Kunjungan kerja ini didampingi langsung oleh Hakim Tinggi PTA Medan, Ibu Dra. Biva Yusmiarti, M.A. Kehadiran rombongan pimpinan luhur PTA Medan tersebut disambut hangat dengan penuh rasa kekeluargaan oleh Ketua PA Pematangsiantar, Ibu Sri Hartati, S.H.I., M.H., di halaman utama kantor pengadilan.
Usai penyambutan, acara inti pembinaan segera digelar di Ruang Sidang Utama PA Pematangsiantar. Agenda penting ini dihadiri oleh jajaran pimpinan yang terdiri dari Hakim, Panitera, Sekretaris, serta seluruh pejabat fungsional, struktural, dan segenap ASN di lingkungan PA Pematangsiantar.
Dalam arahannya, KPTA Medan, Bapak Dr. H. Insyafli, M.H.I., menekankan empat poin fundamental yang harus diinternalisasi oleh seluruh aparatur peradilan dalam menjalankan tugas sehari-hari:
-
Integritas dan Tanggung Jawab Kerja: Beliau mengimbau seluruh aparatur untuk senantiasa bekerja dengan jujur, transparan, dan bertanggung jawab penuh terhadap amanah jabatan yang diemban demi menjaga marwah institusi peradilan.
-
Menghindari Sifat Iri Dengki: Aparatur diingatkan untuk fokus pada pengembangan kompetensi diri sendiri serta mendukung kemajuan rekan kerja, serta menjauhi sifat iri hati yang dapat merusak soliditas tim.
-
Pentingnya Rasa Syukur: Mengajarkan pentingnya mensyukuri setiap nikmat dan capaian hidup yang ada agar tercipta lingkungan kerja yang positif, tenang, dan penuh berkah.
-
Prinsip Kesiapan Diri (Self-Care): Beliau menyampaikan pesan filosofis untuk mengutamakan kualitas dan kesiapan diri sendiri terlebih dahulu sebelum membantu orang lain. Hal ini bermakna bahwa pelayanan prima kepada masyarakat hanya dapat diberikan secara optimal apabila aparatur memiliki kondisi fisik, mental, dan kompetensi yang prima.
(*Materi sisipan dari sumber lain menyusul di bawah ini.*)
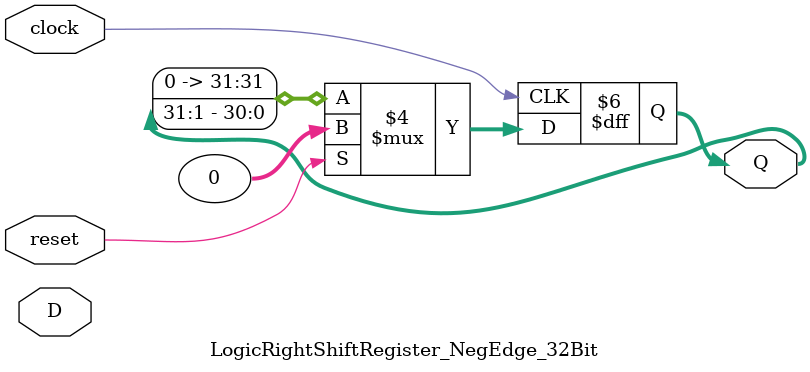
<source format=v>
module LogicRightShiftRegister_NegEdge_32Bit (clock, reset, D, Q);
    input clock;
    input reset;
    input [31:0] D;
    output reg [31:0] Q;

    always @(negedge clock)
    begin
        if (reset)
            Q = 32'b00000000000000000000000000000000;
        else
            Q = Q >> 1 ;        
    end
endmodule

</source>
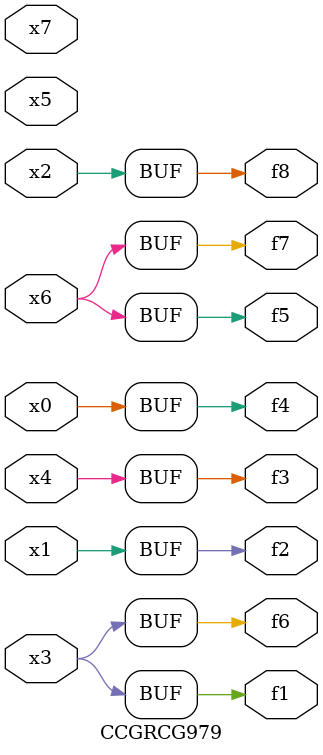
<source format=v>
module CCGRCG979(
	input x0, x1, x2, x3, x4, x5, x6, x7,
	output f1, f2, f3, f4, f5, f6, f7, f8
);
	assign f1 = x3;
	assign f2 = x1;
	assign f3 = x4;
	assign f4 = x0;
	assign f5 = x6;
	assign f6 = x3;
	assign f7 = x6;
	assign f8 = x2;
endmodule

</source>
Kegiatan pembinaan berlangsung dengan khidmat, interaktif, dan penuh antusiasme dari seluruh peserta. Acara kemudian diakhiri dengan sesi bersalam-salaman sebagai wujud mempererat tali silaturahmi serta foto bersama guna mengabadikan momen kunjungan kerja tersebut.
Melalui pembinaan ini, diharapkan seluruh jajaran Pengadilan Agama Pematangsiantar dapat terus meningkatkan komitmennya dalam mewujudkan Wilayah Bebas dari Korupsi (WBK) dan Wilayah Birokrasi Bersih dan Melayani (WBBM).